A year later, Dr. P moved for an order of summary judgment dismissing the complaint. Dr. P’s motion argued that Dr. S’s claims for breach of the shareholder agreement and breach of fiduciary duty sought only injunctive relief and, therefore, were moot based both on the court’s prior order denying interim injunctive relief and on the order of dissolution in Dr. P’s lawsuit.

The court disagreed. Its decision and order last September (read here) noted that Dr. S’s complaint also sought damages and that the court’s prior denial of interim relief was not an adjudication on the merits. The decision also denied dismissal of Dr. S’s tortious interference claim as premature “because there is pending discovery which might reveal material facts in [Dr. P’s] exclusive knowledge, which includes evidence related to [Dr. P’s] communications with [Pathology Associates’] clients regarding the dissolution of [Pathology Associates], the pathology services agreement [with the hospital], and the provision of pathology services by [Dr. P] to these clients upon termination of the pathology services agreement.”

A Risk/Reward Calculation?

It’s not unusual in business divorce litigation for events on the ground to outpace events in the courtroom. I have to assume that Dr. P made a calculated decision that the benefit of forming Cayuga to take over the hospital contract after filing for dissolution of Pathology Associates outweighed the risk of Dr.

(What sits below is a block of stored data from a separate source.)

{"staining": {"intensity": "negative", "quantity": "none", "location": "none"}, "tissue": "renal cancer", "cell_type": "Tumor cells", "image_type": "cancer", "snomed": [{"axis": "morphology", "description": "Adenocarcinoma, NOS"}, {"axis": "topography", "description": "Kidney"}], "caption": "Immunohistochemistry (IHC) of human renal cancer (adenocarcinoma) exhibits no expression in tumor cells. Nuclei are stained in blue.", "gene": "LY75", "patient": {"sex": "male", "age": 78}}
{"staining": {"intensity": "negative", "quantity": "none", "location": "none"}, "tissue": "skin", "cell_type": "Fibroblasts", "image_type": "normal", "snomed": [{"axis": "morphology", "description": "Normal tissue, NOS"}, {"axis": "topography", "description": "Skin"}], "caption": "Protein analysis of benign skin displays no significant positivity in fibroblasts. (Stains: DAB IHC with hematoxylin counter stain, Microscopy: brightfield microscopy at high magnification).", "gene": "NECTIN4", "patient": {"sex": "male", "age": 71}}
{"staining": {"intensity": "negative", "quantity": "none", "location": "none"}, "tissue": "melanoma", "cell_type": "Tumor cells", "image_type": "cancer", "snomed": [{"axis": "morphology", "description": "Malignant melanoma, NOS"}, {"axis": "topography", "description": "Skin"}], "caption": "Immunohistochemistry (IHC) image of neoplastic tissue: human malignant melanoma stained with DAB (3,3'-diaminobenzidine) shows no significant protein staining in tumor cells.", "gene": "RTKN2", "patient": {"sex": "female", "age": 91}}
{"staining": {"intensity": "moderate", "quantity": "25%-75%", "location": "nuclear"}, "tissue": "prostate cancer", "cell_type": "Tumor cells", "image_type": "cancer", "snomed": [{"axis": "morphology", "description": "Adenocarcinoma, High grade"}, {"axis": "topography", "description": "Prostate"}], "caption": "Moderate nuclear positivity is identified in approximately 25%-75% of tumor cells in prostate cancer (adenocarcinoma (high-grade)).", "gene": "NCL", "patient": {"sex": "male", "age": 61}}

S’s foreseeable lawsuit for breach of the shareholder agreement’s non-compete/non-solicitation covenants, for which Dr. S is seeking over $1 million damages.

Whether the presumed risk/benefit calculation pans out remains to be seen as Dr. S’s lawsuit moves forward. As Lenny Kravitz croons in his more amorous take on one of Yogi Berra’s most famous Yogisms, It Ain’t Over ’til It’s Over.